BEGIN
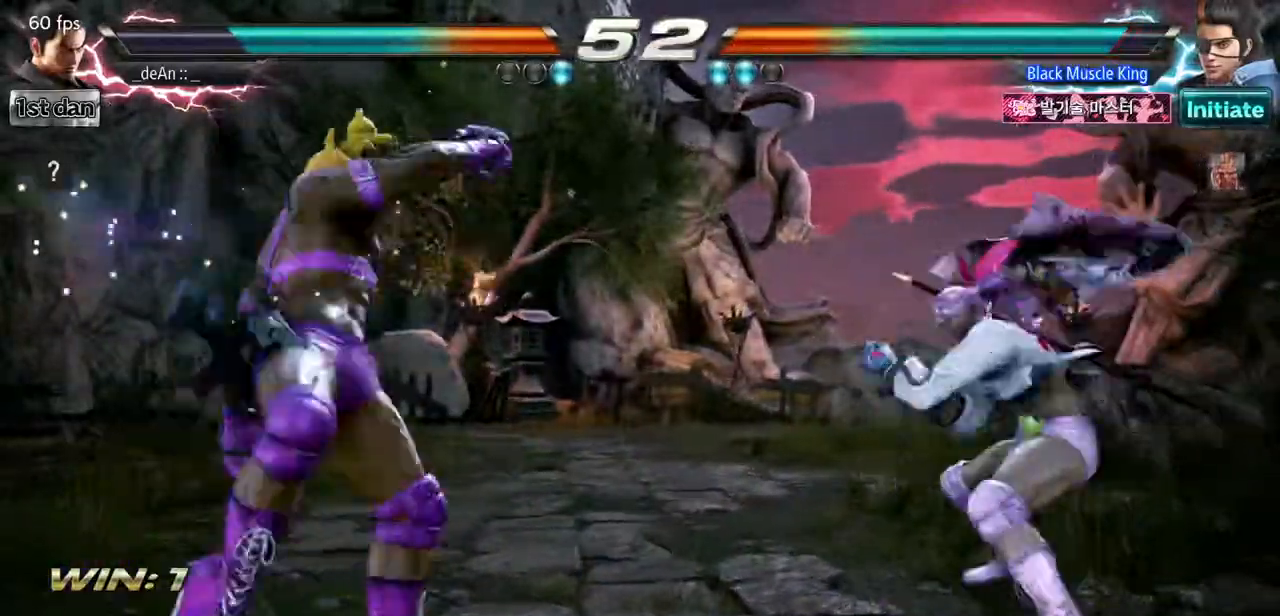
{"buttons": [], "events": []}
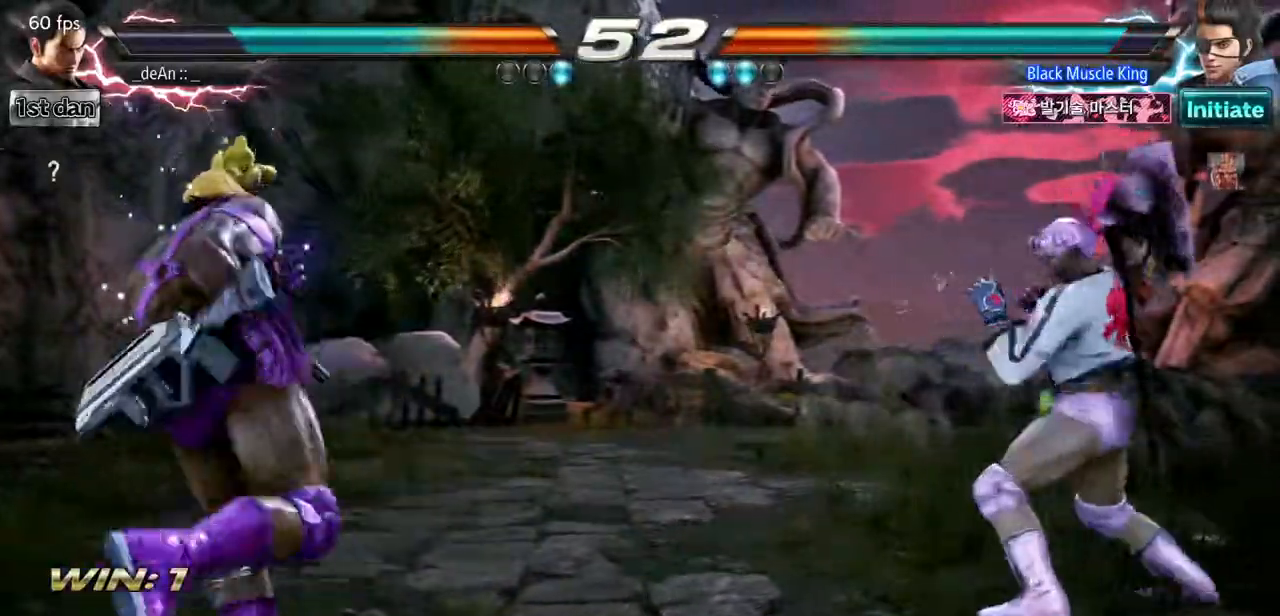
{"buttons": [], "events": [[116, "TRIANGLE", "down"], [216, "TRIANGLE", "up"]]}
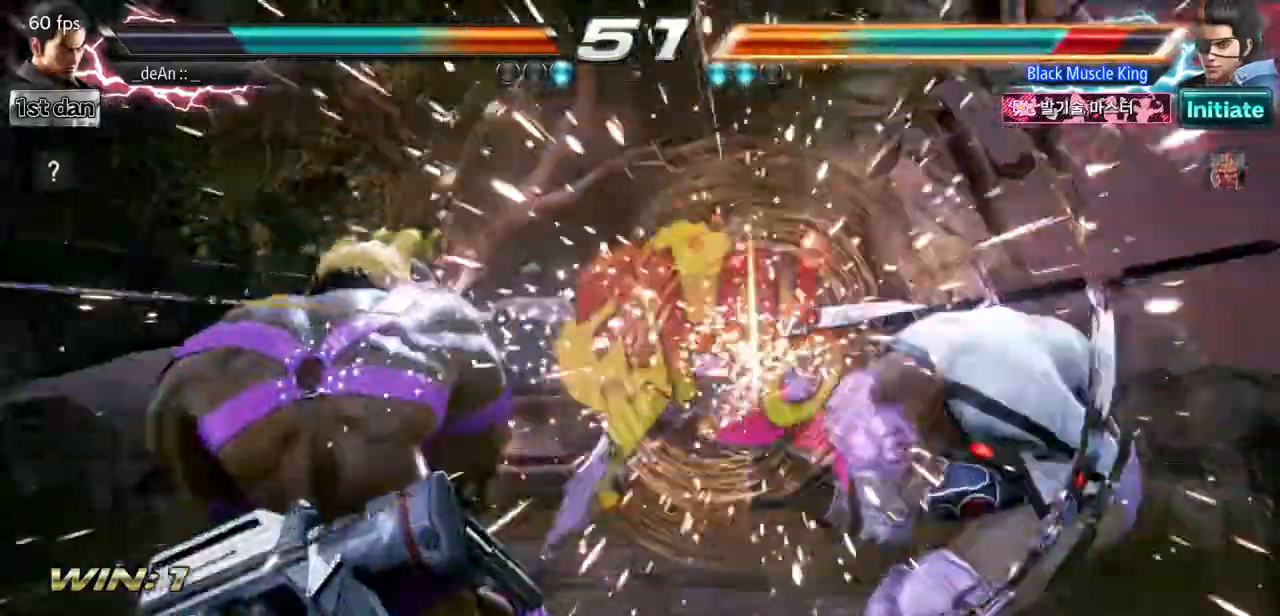
{"buttons": ["CROSS"], "events": [[400, "CROSS", "down"]]}
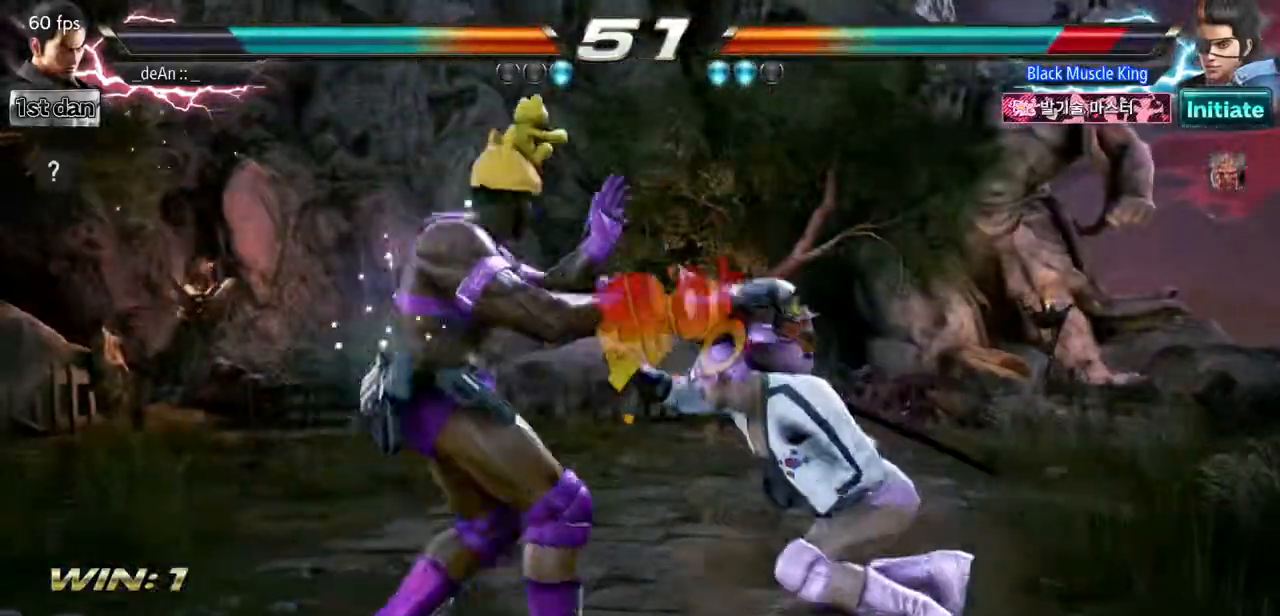
{"buttons": [], "events": [[66, "SQUARE", "down"], [116, "CROSS", "up"], [183, "SQUARE", "up"], [300, "CIRCLE", "down"], [433, "CIRCLE", "up"]]}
END
#### Prompt
Go through the lines above. Select every one that has the string "down".

#### Solution to the exercise
{"buttons": [], "events": [[116, "TRIANGLE", "down"], [216, "TRIANGLE", "up"]]}
{"buttons": ["CROSS"], "events": [[400, "CROSS", "down"]]}
{"buttons": [], "events": [[66, "SQUARE", "down"], [116, "CROSS", "up"], [183, "SQUARE", "up"], [300, "CIRCLE", "down"], [433, "CIRCLE", "up"]]}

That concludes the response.